2. Context: optimizing FFI calls
Pharo implements FFI calls through a single primitive that implements all call cases. The calls that are
the most used are handled the same as the ones that are used only once. Pharo VM leverages libffi
to support such generality. libffi is a library that handles FFI in a portable manner, implementing
the calling convention of many different architectures.

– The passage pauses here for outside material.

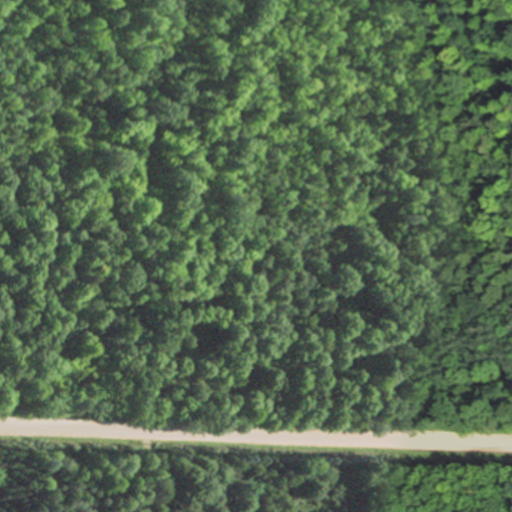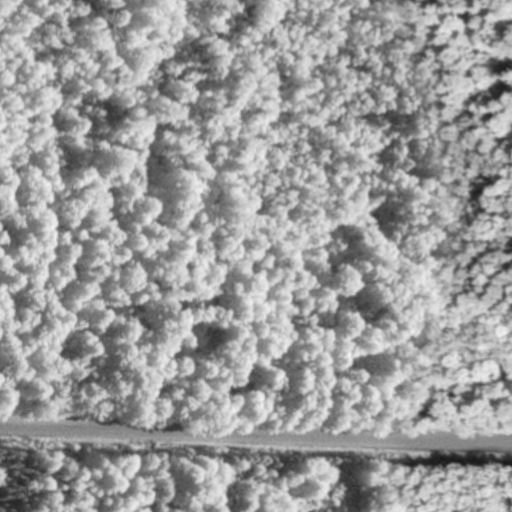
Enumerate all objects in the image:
road: (255, 432)
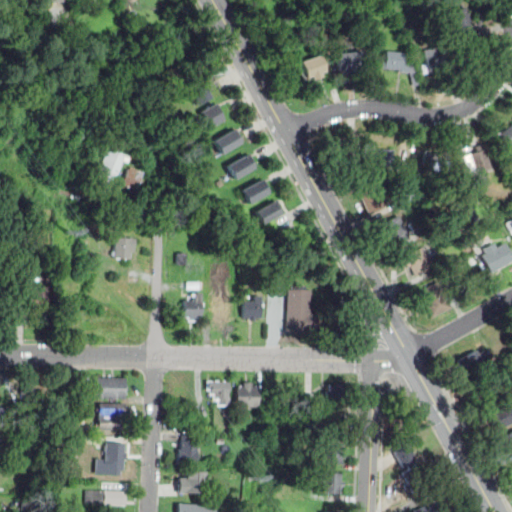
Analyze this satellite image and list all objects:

2.1. Current implementation overview
The current FFI implementation as per Pharo 12 uses the Unified FFI framework [4] (UFFI). In UFFI, FFI
function calls are done through normal methods that are bound to external functions. FFI bindings are
expressed using the ffiCall: message, as shown in Figure 1. The method in the figure shows a method
bound to a function named f with argument arg of type int and returning a void*.

MyClass >> myMethod: arg
    ^ self ffiCall: #(void* f(int arg))


Figure 1: A Pharo method defining an FFI binding


   UFFI extends the Pharo bytecode compiler and transform all methods sending the ffiCall: to introduce
a runner and an externalFunction, as illustrated by Figure 2. The runner is an object driving the
external function execution, specifying typically if the call should be synchronous or asynchronous. The
externalFunction is an object gathering all necessary meta-data for the FFI call, including the function
signature and the function pointer. Both the runner and the external function are generated by the
UFFI plugin and stored as literals in the compiled method and do not change during the life-cycle of the
application.

MyClass >> myMethod: arg
   ^ runner
      invokeFunction: externalFunction
      withArguments: {arg asInteger}.


Figure 2: The FFI binding as it is transformed by the UFFI framework


   The actual FFI call is performed by the runner when it is sent the invokeFunction:withArguments:
message. Both implementations of this message, synchronous and asynchronous, are defined as
primitive methods. Moreover, this message receives an array of objects that will be used as function
arguments, which is built dynamically on each FFI call. This array of arguments goes through a process
of transformation to native types, also known as marshaling, and described in the next section.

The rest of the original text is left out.